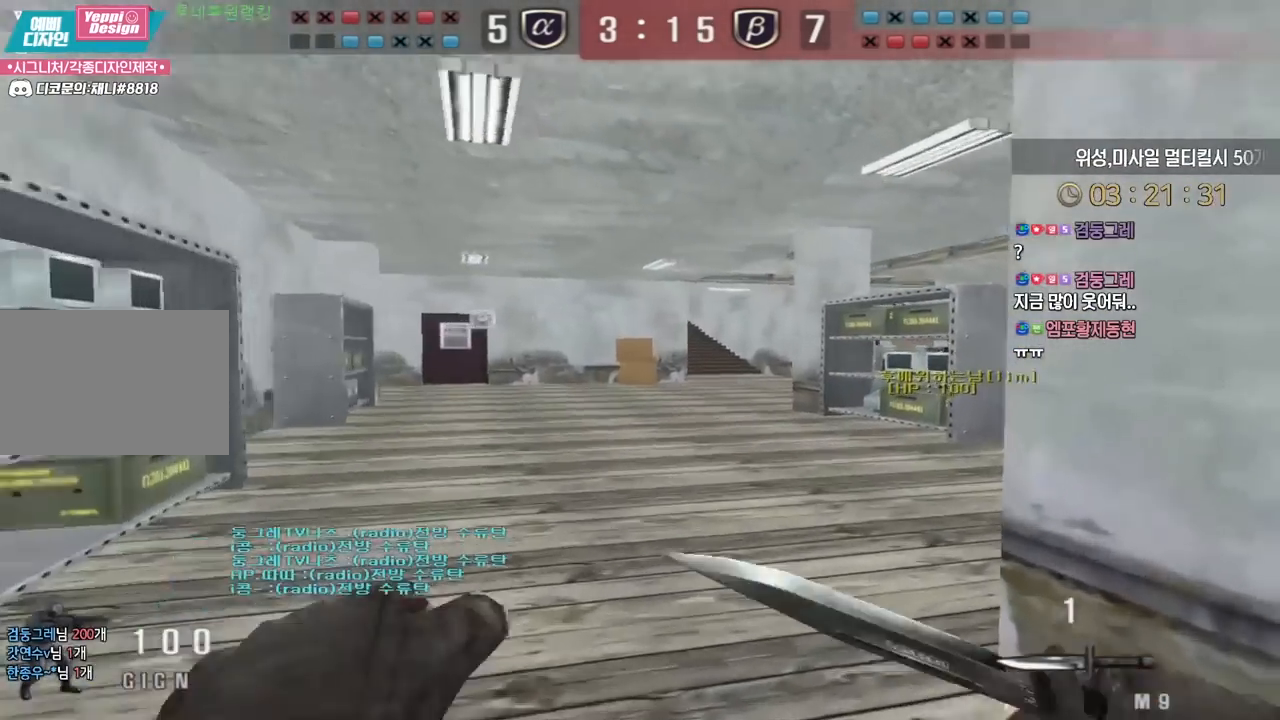
{"keys": ["d", "w"], "events": [[117, "ctrl", "up"], [133, "w", "down"], [167, "a", "down"], [383, "a", "up"], [383, "ctrl", "down"], [383, "w", "up"], [500, "ctrl", "up"], [500, "d", "down"], [500, "w", "down"]]}
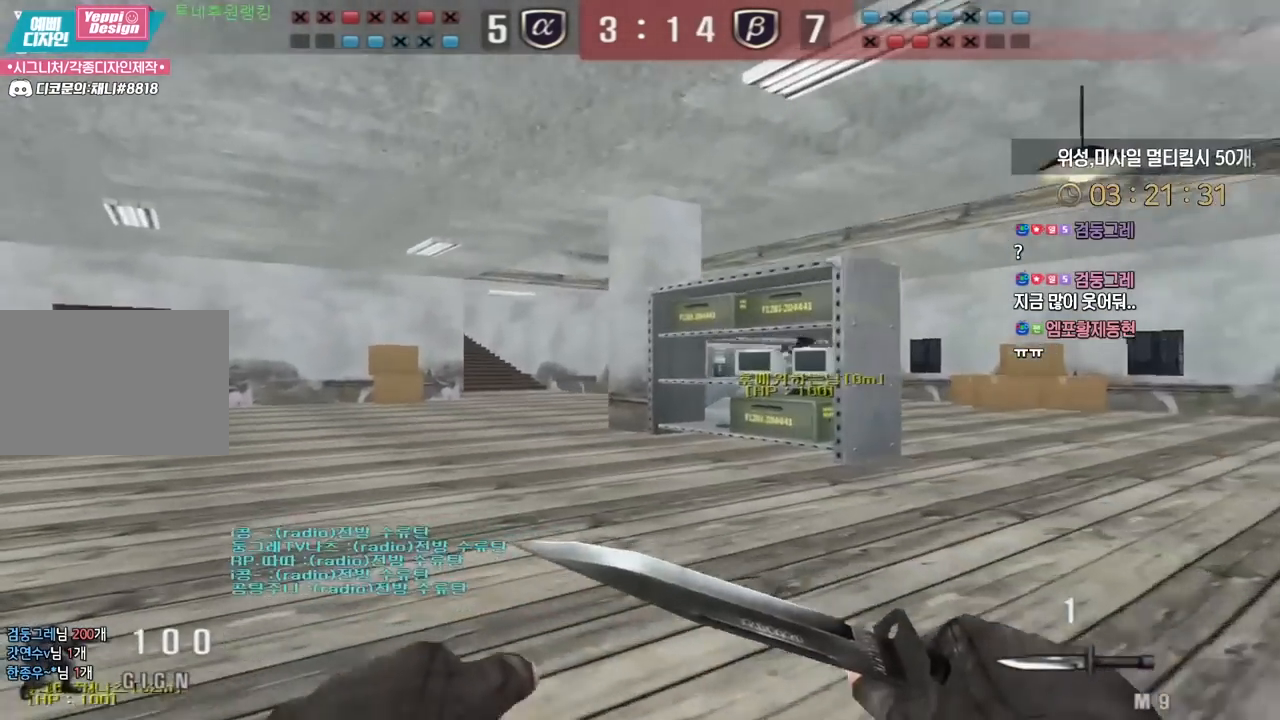
{"keys": ["d", "w"], "events": [[233, "ctrl", "down"], [233, "d", "up"], [233, "w", "up"], [350, "ctrl", "up"], [350, "d", "down"], [367, "w", "down"]]}
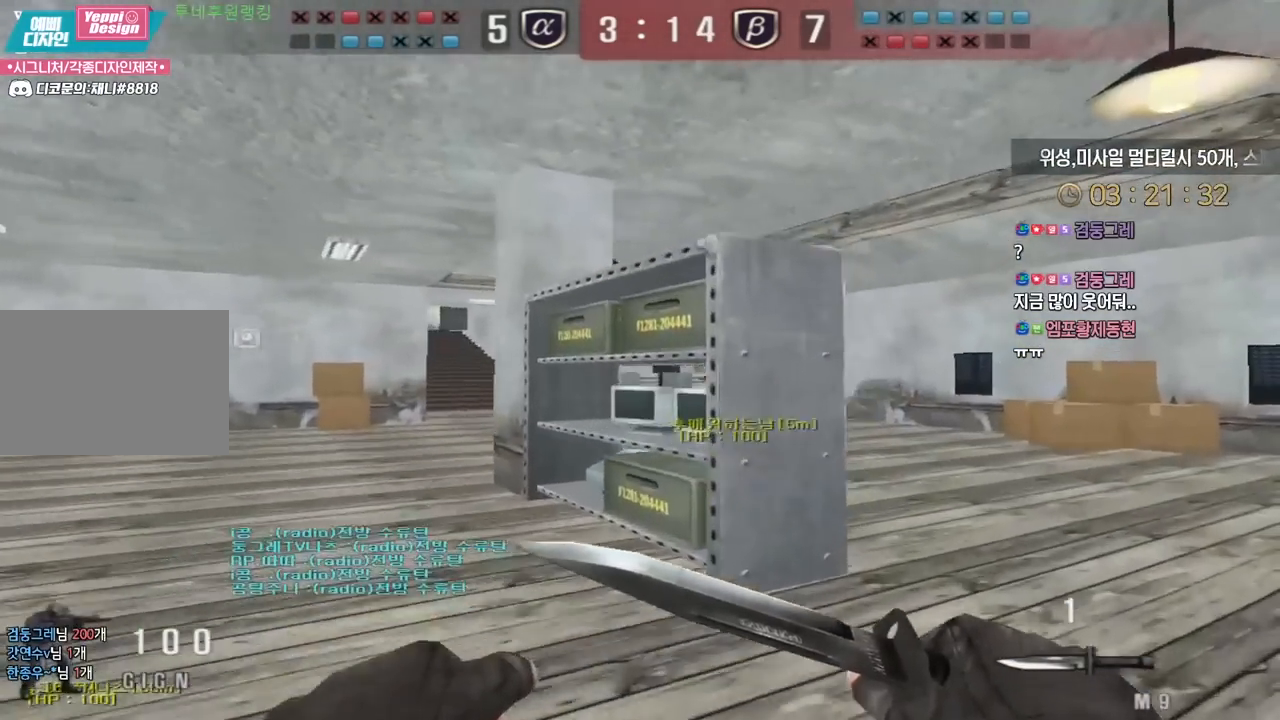
{"keys": ["a"], "events": [[33, "ctrl", "down"], [50, "d", "up"], [67, "w", "up"], [83, "space", "down"], [100, "ctrl", "up"], [183, "space", "up"], [267, "s", "down"], [283, "a", "down"], [467, "s", "up"]]}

********************

Task to carry out — Repeat the material above exactly; any picture in it is left out.

The completed task —
{"keys": ["d", "w"], "events": [[117, "ctrl", "up"], [133, "w", "down"], [167, "a", "down"], [383, "a", "up"], [383, "ctrl", "down"], [383, "w", "up"], [500, "ctrl", "up"], [500, "d", "down"], [500, "w", "down"]]}
{"keys": ["d", "w"], "events": [[233, "ctrl", "down"], [233, "d", "up"], [233, "w", "up"], [350, "ctrl", "up"], [350, "d", "down"], [367, "w", "down"]]}
{"keys": ["a"], "events": [[33, "ctrl", "down"], [50, "d", "up"], [67, "w", "up"], [83, "space", "down"], [100, "ctrl", "up"], [183, "space", "up"], [267, "s", "down"], [283, "a", "down"], [467, "s", "up"]]}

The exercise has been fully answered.